Probably not. As you can probably imagine, there has been a great deal of litigation surrounding B.I. coverage and claims given hurricane activity over the past 5 years. Some of the case law in Florida says your prospective business plans cannot be speculative. In other words you would have had to have detailed plans for the new venture to make a claim. Bank loans lined up, a detailed pro- forma, signed leases or a contract signed with building construction started are examples of what may be necessary to get you beyond the speculative bar that has been established.
This is a situation that comes up quite often. The answer and success of your claim may be different depending on how courts have ruled on this issue in the various States where the loss occurred. We have seen cases that go both ways. I am not surprised an insurance company would take the position that there is no B.I. to the motel operation since it had no physical damages. Even though the cause was a covered peril and both buildings were listed on the policy. Loss of market to the motel due to the fire at the restaurant will probably be the basis for the insurance company’s denial.
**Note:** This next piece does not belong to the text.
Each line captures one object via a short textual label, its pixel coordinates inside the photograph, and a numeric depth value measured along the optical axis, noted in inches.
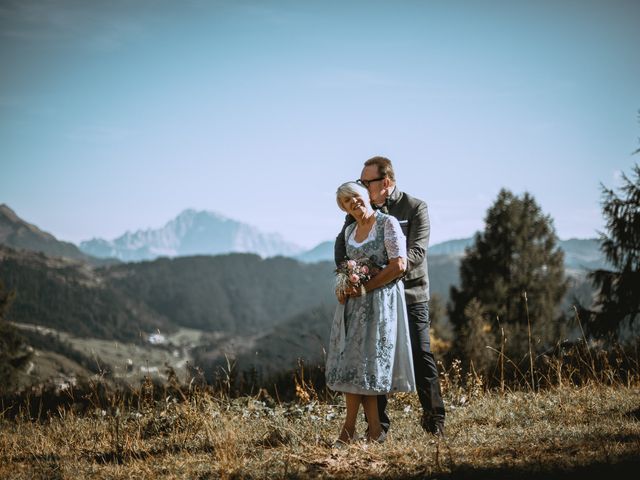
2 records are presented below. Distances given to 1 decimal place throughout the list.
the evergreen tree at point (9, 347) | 1209.4
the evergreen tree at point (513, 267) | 1272.1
Our experience is that business interruption claims are generally the last part of a claim to be settled just by the nature and complexity of these losses. Most insurance adjusters for the insurance company will get instructions to hire outside forensic accountants whose practice is representing insurance companies on B.I. claims. You can be expected to be presented with a document request from these folks for all your financial records, tax returns, profit and loss statements as well as any reports required to be filed to State Departments for sales tax, etc. As there is a great deal of subjectivity in the means and methods of preparing a business interruption claim, you should not rely on the insurance company’s outside experts but get your own claim prepared and evaluated fairly. Business interruption is far too complex not to have someone on your side.